● DIRECTION: Rewrite the lines below with every "pose" replaced by "camera" and nothing else changed. Leave the pictures out.

※ ※ ※

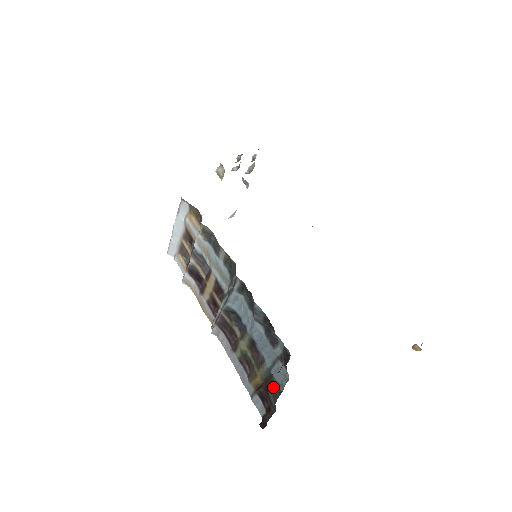
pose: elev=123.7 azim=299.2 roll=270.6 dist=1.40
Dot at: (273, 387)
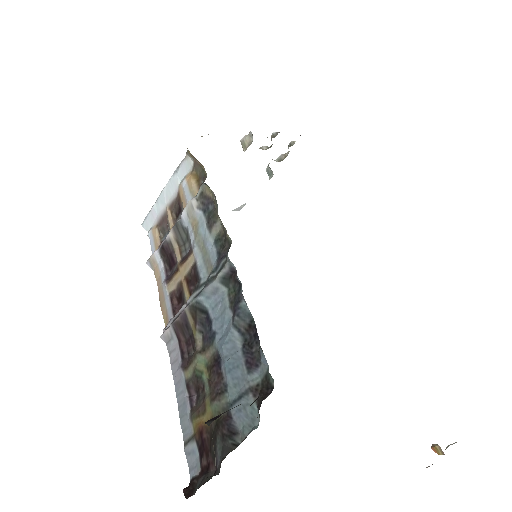
Dot at: (226, 434)
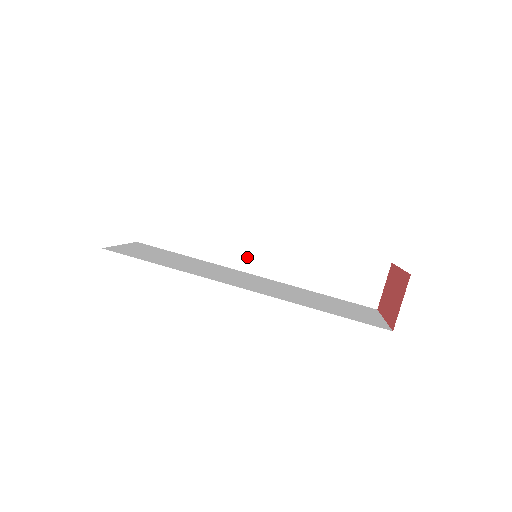
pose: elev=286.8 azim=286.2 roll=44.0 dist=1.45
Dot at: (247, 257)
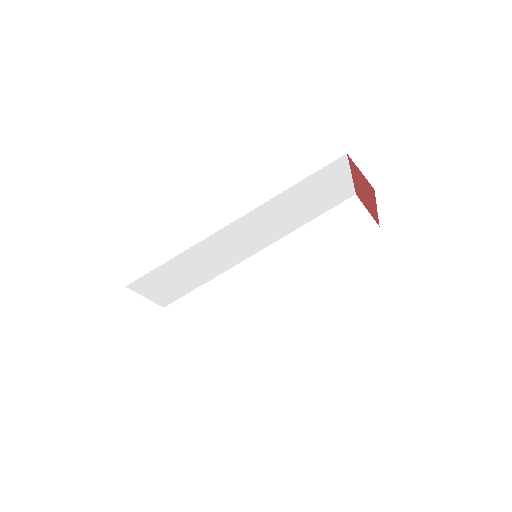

※ ※ ※

● REPLY:
camera: elev=123.7 azim=299.2 roll=270.6 dist=1.40
Dot at: (273, 387)
Dot at: (226, 434)
camera: elev=286.8 azim=286.2 roll=44.0 dist=1.45
Dot at: (247, 257)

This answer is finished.